Im Traume sah ich einen Brückensteg
Mit hohem Bogen weit hinaus gespannt,
Hinüber in ein fernes, stilles Land,
Wo friedevoll und lieblich jeder Weg.

Dort blühten Felder, reich und sommerschön,
Wie kaum zuvor mein Auge sie geschaut,
Ringsum die Flur, von Morgenglanz betaut
Und Sonnenpracht um Wald und Bergeshöh´n.

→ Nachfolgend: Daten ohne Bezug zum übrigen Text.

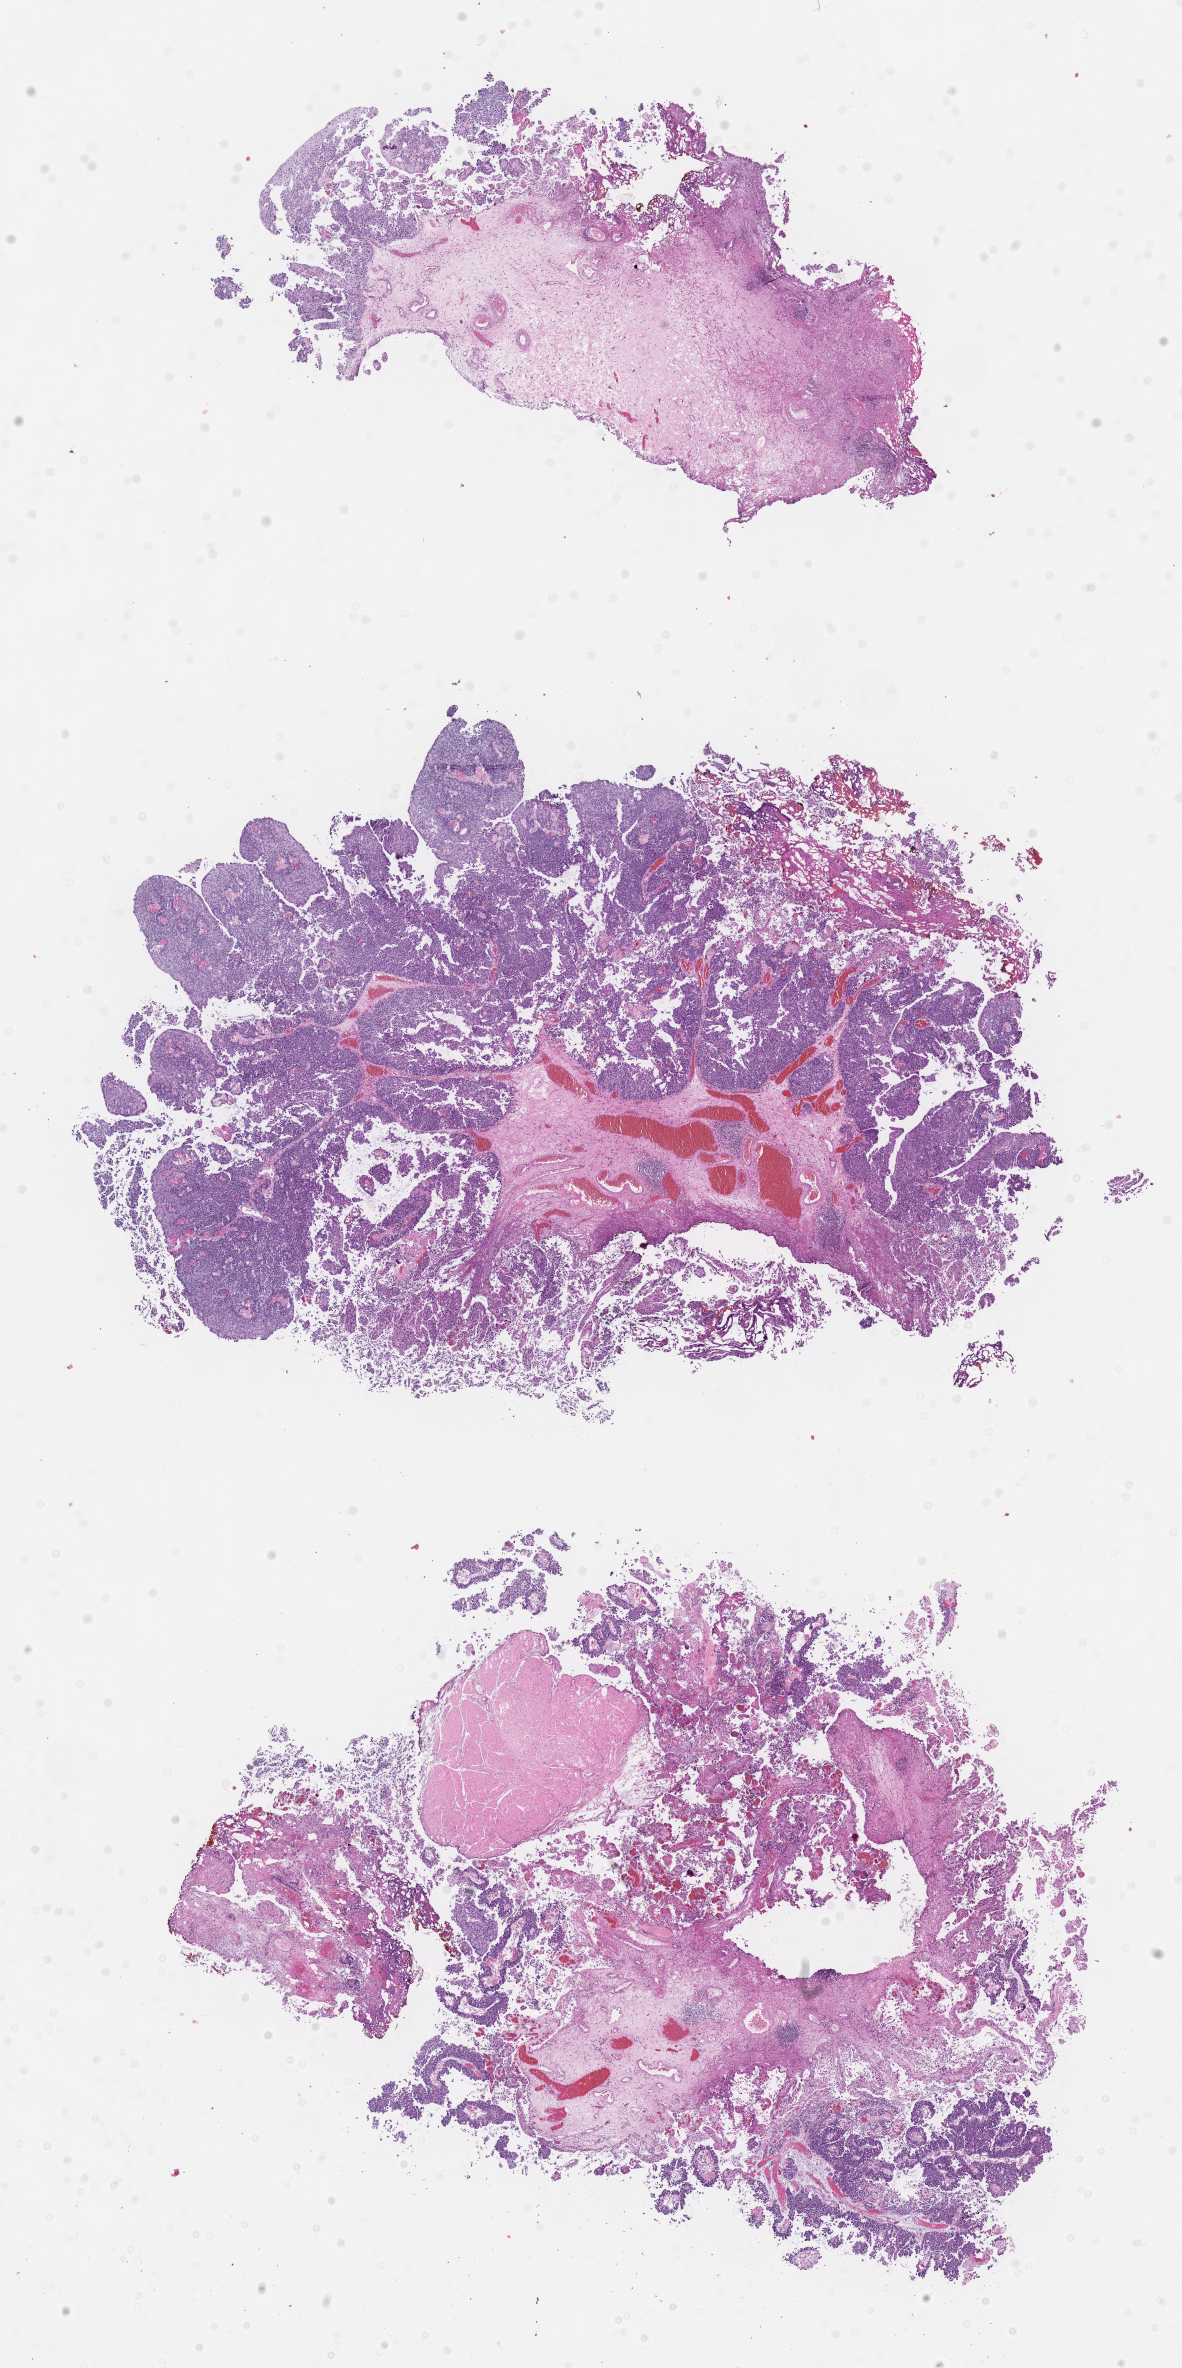
Whole-slide image, hematoxylin and eosin (H&E) stain — shown as a low-resolution overview of the whole scanned area (about 9.5 x 19.1 mm), FFPE section, specimen: primary tumor, anatomic site: bladder. Male patient; age at initial diagnosis 62 years. Composition of this section per pathologist review: tumor cells 70%, tumor nuclei 90%, stromal cells 30%, necrosis 0%, normal cells 0%. Inflammatory infiltration, as recorded: lymphocyte infiltration 0%, monocyte infiltration 0%, neutrophil infiltration 0%.
* histologic diagnosis: Papillary urothelial carcinoma, non-invasive
* section: bottom of the tissue portion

Mit klaren Wellen zog der rasche Strom
An Dörfern hin, ein silberhelles Band,
Blumig umsäumt der grüne Uferrand,
Auf lichtem Spiegel blauer Himmelsdom.

Unendlich tiefe, wundersame Ruh,
Die hier sich breitet, fern von Lärm und Hast,
Wie losgelöst von banger Sorgenlast,
Strömt Kraft und Friede allen Müden zu.

Was ists, das mir in Herzen und Sinnen bebt,
Mich zieht und mahnt mit drängender Gewalt,
Zeigt einstig Glück in deutlicher Gestalt,
Ein fernes Weh, vergessen und entschwebt?

Nun weiß ich es, was seltsam mir geschah:
Ich fand den alten, liebvertrauten Weg,
Der jenseits liegt vom hohen Brückensteg,
Die Heimat ists, die ich im Traume sah.